The regulator is also working on instantaneous settlement of stock market transactions and reviewing the trading plan mechanism for insiders at listed firms. Sebi will issue a discussion paper on the delisting process before December.
“Because of the way… it was formulated, and because of the 90% threshold, there is a possibility of misuse,” the Sebi chief told reporters on Monday. “Certain operators are specialists in delisting of shares, we know that. Their business model is, wherever there is an anticipation of delisting, go and garner 10% or more amongst their own like-minded people. And… when the delisting proposal comes, to extract a higher price. That need not always be the fair price.”
Sebi is not the arbiter of what the fair price should be, she said.

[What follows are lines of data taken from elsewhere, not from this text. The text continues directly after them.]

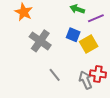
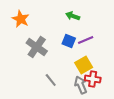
purple line: (96, 18) -> (86, 40), moved
yellow square: (89, 44) -> (84, 65), moved

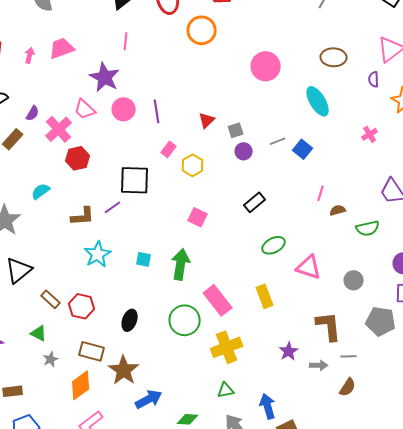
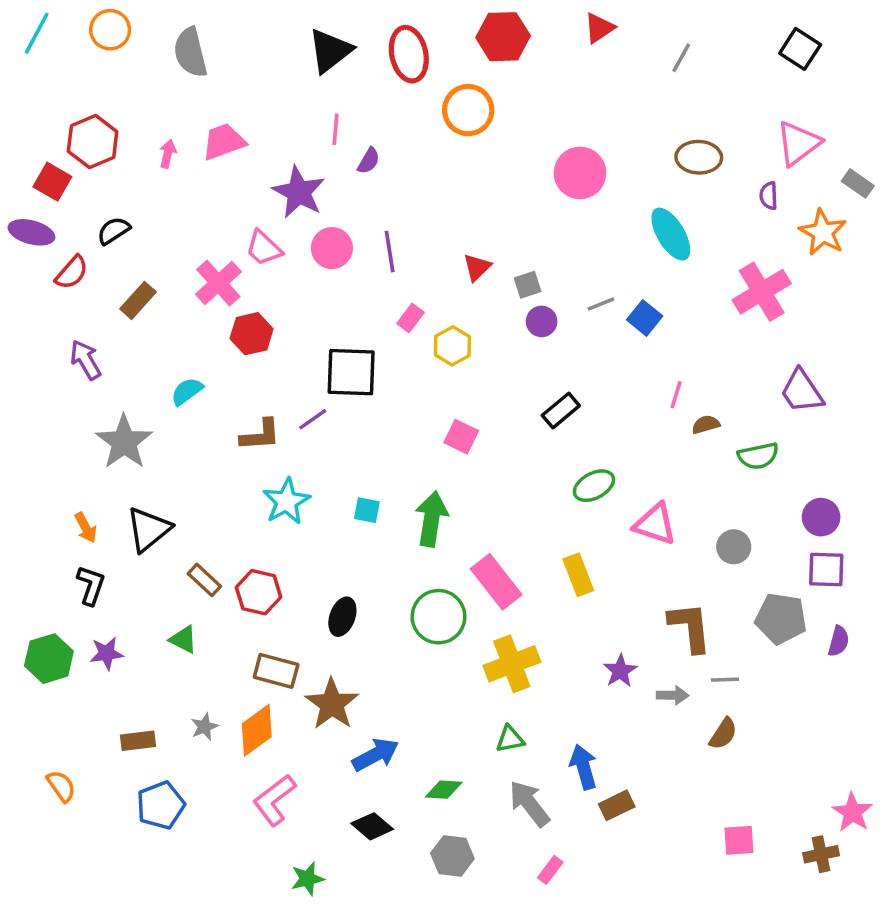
purple semicircle: (33, 113) -> (369, 161), moved
pink cross: (370, 134) -> (762, 292), size x2.0
gray star: (51, 359) -> (204, 727), moved

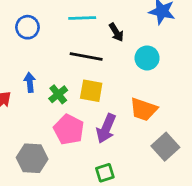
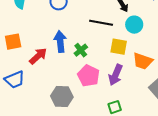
cyan circle: (147, 58) -> (134, 25), moved
blue arrow: (30, 82) -> (60, 41), size x1.5
yellow square: (91, 91) -> (119, 47), moved

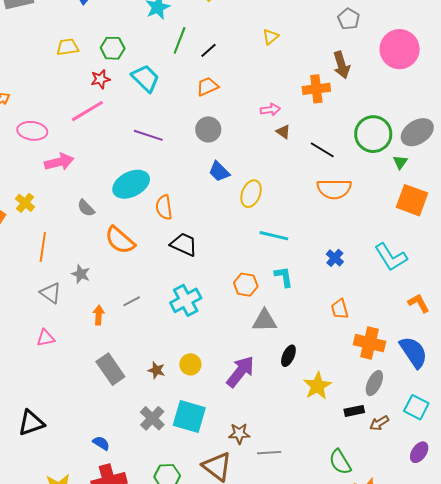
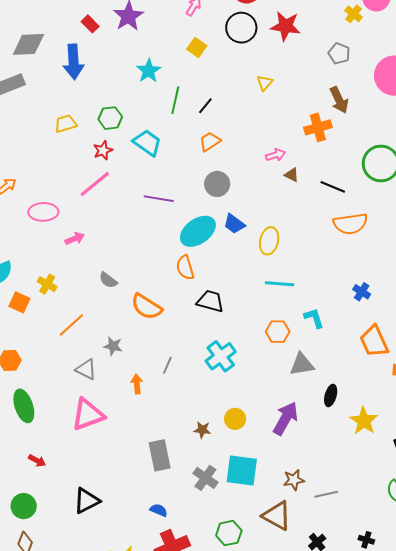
pink arrow: (59, 162) -> (75, 239), size x0.7
cyan ellipse: (131, 184) -> (198, 231), moved
cyan line: (274, 236) -> (280, 284), moved
orange line: (43, 247) -> (71, 325), turned 48
gray line: (132, 301) -> (167, 365), turned -30
orange trapezoid: (340, 309) -> (374, 341), size x1.6
pink triangle: (46, 338) -> (88, 415), size x1.8
gray rectangle: (110, 369) -> (160, 455), moved, turned 32

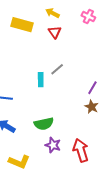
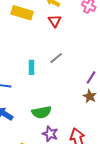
cyan rectangle: (41, 80) -> (31, 67), moved

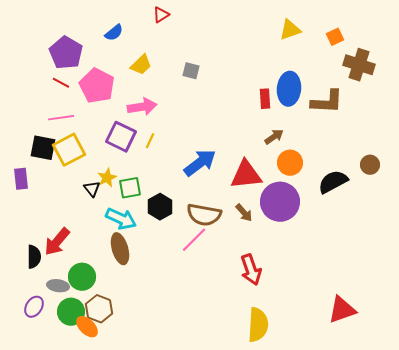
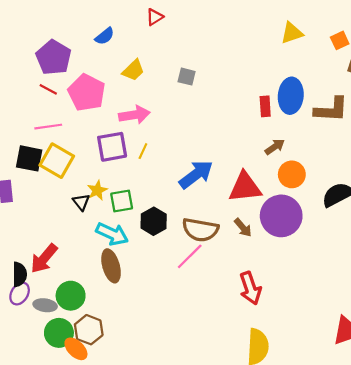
purple square: (121, 137) -> (112, 147), turned -36
yellow square: (69, 150) -> (57, 161), turned -32
purple ellipse: (34, 307) -> (20, 294), moved

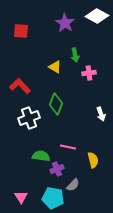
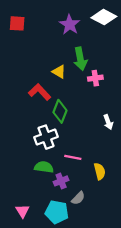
red square: (21, 31) -> (17, 23), moved
green arrow: (75, 55) -> (80, 59), size x1.5
red L-shape: (20, 86) -> (40, 92), moved
white cross: (29, 118) -> (46, 137), moved

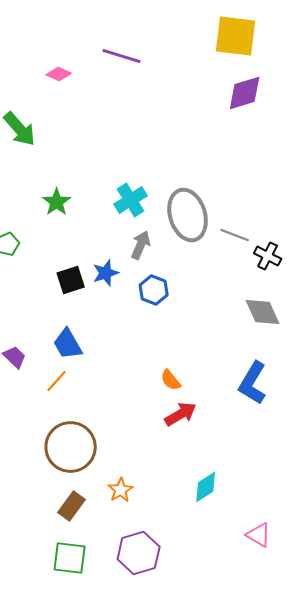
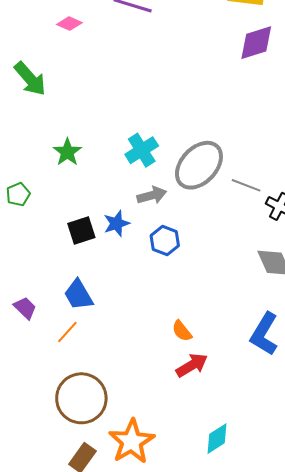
gray ellipse: (188, 215) -> (199, 165), turned 60
gray arrow: (141, 245) -> (152, 195), turned 52
orange star: (121, 490) -> (132, 442), size x1.8

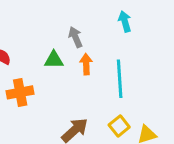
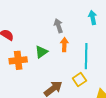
green triangle: (54, 60) -> (41, 52), moved, turned -40
yellow square: (119, 126) -> (79, 79), moved

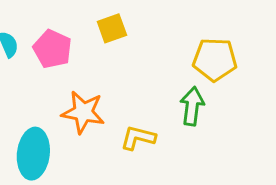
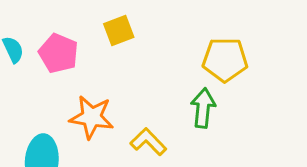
yellow L-shape: (138, 138) -> (148, 142), turned 33

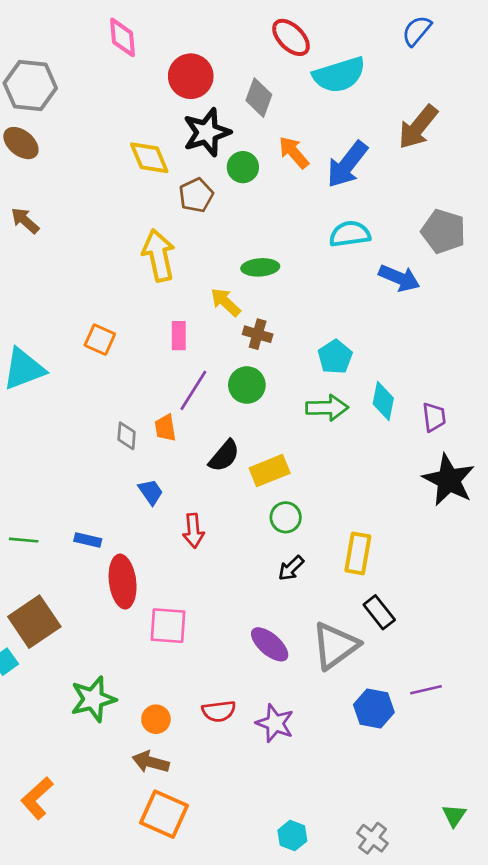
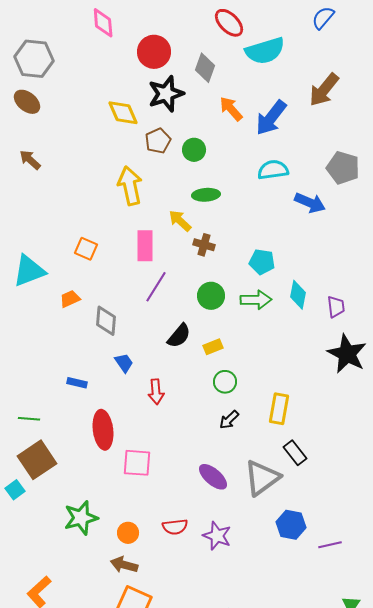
green circle: (243, 167) -> (194, 150), moved
pink rectangle: (179, 336) -> (145, 246), size x1.4
cyan pentagon: (335, 357) -> (262, 262), turned -30
green circle: (247, 385) -> (211, 296), moved
orange trapezoid: (165, 428) -> (70, 299), moved, turned 75
gray diamond: (127, 436) -> (106, 321), size x1.4
yellow rectangle: (270, 471) -> (213, 347), size x0.7
green line: (24, 540) -> (29, 419), moved
blue rectangle: (88, 540) -> (77, 383), moved
purple line: (426, 690) -> (330, 545), moved

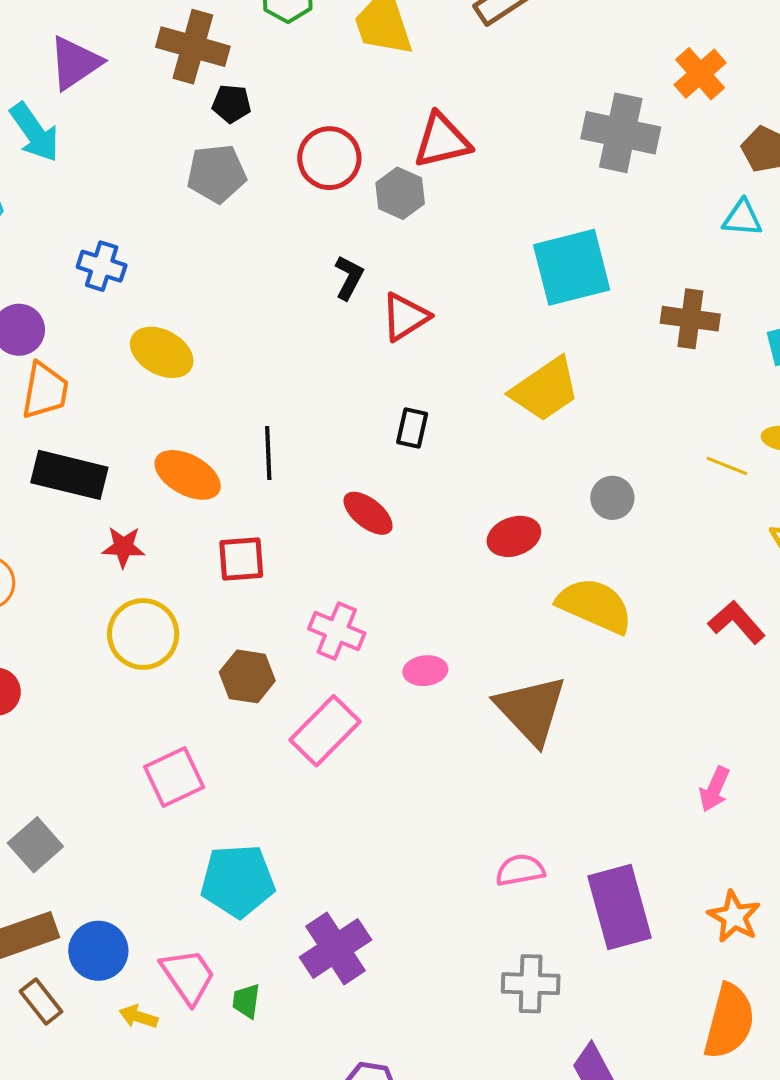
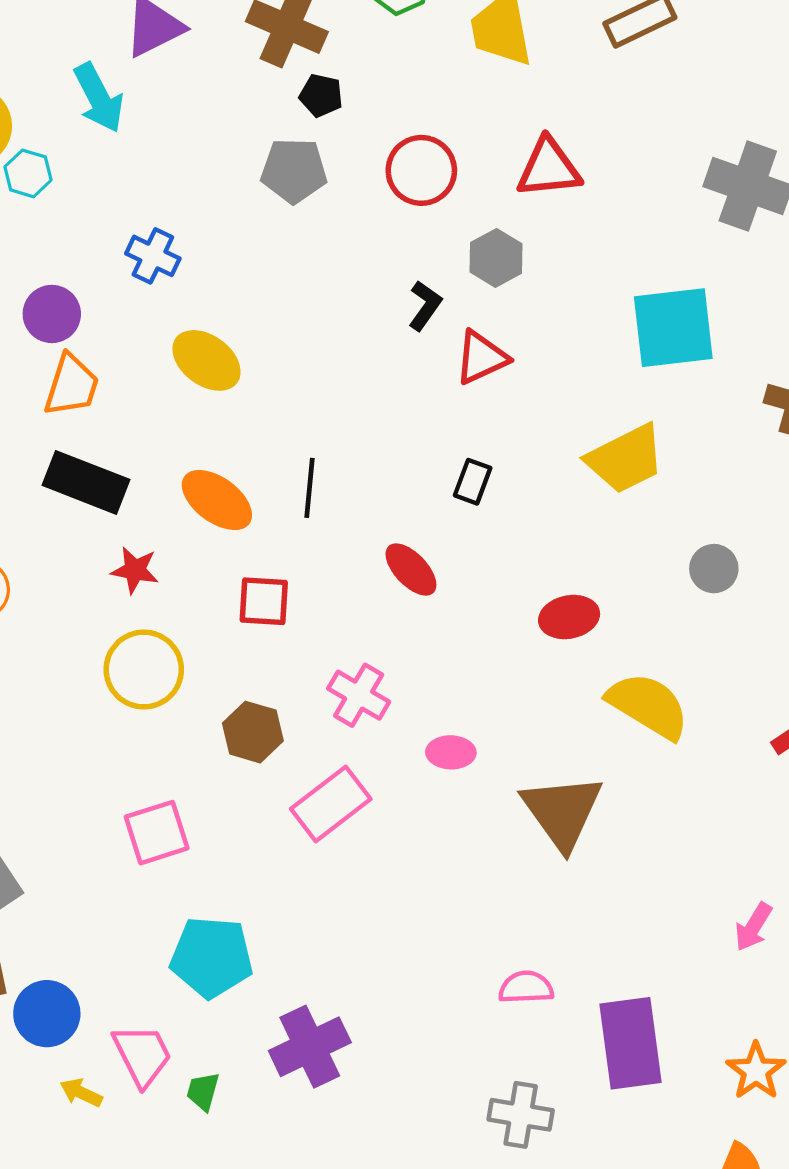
gray hexagon: (400, 193) -> (496, 258), moved
gray circle: (612, 498) -> (714, 569), moved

“But if there is a certain price that has been in the market for a reasonable period of time (and) only because of delisting, the price is jacked up to a very high level, that may not be the fair price,” Buch said. “When we talk up about fairness, it should be fair for all the parties. Secondly, the power still rests with the investor. However, as a regulator, we cannot stand by if that power is misused and that is the protection we owe to the companies.”
The delisting regulation will be reviewed by a committee headed by Keki Mistry. The regulator said it has received feedback from the industry that the current reverse book building mechanism is problematic. Under this, shareholders are allowed to place bids at the price at which they are willing to sell their shares in the offer.
The regulator said companies can try to set a fixed price and if that doesn’t work, they can go for the reverse book building mechanism. And if that also fails, then they will be given more time, maybe two-three years, to delist.
The regulator expects the new proposal will go a long way toward helping companies that don’t want to be listed.
“The move to fixed price is a positive development and is in alignment with the practice in global markets,” said Mehul Savla, partner, RippleWave Equity Advisors. “The reverse book building process invariably led to a higher element of speculation as the price bidding and acceptance or rejection process could result in a dramatic gain or loss depending on the outcome.”
The technical nature of the mechanism may hinder wider participation by investors.
“The complexity of delisting has been a major deterrent to M&A activity in listed companies,” Savla said. “Historically, slump sale structures have been pursued to overcome this which led to minority investors’ interest getting compromised. A simpler framework would promote higher level of M&A and lead to further development of financial markets.”
Separately, Sebi is considering a review of the rules for corporate disclosures related to insider trading regulations.